DATA TO PROCESS section start

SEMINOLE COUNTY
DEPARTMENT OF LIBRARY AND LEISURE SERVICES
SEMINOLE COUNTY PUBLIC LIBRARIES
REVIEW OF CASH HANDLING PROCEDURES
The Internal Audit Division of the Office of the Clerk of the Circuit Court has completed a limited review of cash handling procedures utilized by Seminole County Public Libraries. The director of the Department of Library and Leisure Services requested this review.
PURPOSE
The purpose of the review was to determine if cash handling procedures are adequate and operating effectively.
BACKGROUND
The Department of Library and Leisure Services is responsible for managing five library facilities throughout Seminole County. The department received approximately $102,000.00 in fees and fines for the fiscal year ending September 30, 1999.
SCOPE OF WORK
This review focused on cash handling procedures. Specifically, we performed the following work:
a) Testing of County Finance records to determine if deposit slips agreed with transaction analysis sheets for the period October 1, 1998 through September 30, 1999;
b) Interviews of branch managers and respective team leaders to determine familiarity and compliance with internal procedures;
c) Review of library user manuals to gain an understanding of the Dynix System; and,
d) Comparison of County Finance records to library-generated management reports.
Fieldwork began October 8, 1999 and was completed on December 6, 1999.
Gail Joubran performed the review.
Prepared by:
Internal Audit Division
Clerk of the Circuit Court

DATA TO PROCESS section end

*THE TASK*: Write out all the records above one more time, exactly.

*RESULT FOR THIS TASK*:
SEMINOLE COUNTY
DEPARTMENT OF LIBRARY AND LEISURE SERVICES
SEMINOLE COUNTY PUBLIC LIBRARIES
REVIEW OF CASH HANDLING PROCEDURES
The Internal Audit Division of the Office of the Clerk of the Circuit Court has completed a limited review of cash handling procedures utilized by Seminole County Public Libraries. The director of the Department of Library and Leisure Services requested this review.
PURPOSE
The purpose of the review was to determine if cash handling procedures are adequate and operating effectively.
BACKGROUND
The Department of Library and Leisure Services is responsible for managing five library facilities throughout Seminole County. The department received approximately $102,000.00 in fees and fines for the fiscal year ending September 30, 1999.
SCOPE OF WORK
This review focused on cash handling procedures. Specifically, we performed the following work:
a) Testing of County Finance records to determine if deposit slips agreed with transaction analysis sheets for the period October 1, 1998 through September 30, 1999;
b) Interviews of branch managers and respective team leaders to determine familiarity and compliance with internal procedures;
c) Review of library user manuals to gain an understanding of the Dynix System; and,
d) Comparison of County Finance records to library-generated management reports.
Fieldwork began October 8, 1999 and was completed on December 6, 1999.
Gail Joubran performed the review.
Prepared by:
Internal Audit Division
Clerk of the Circuit Court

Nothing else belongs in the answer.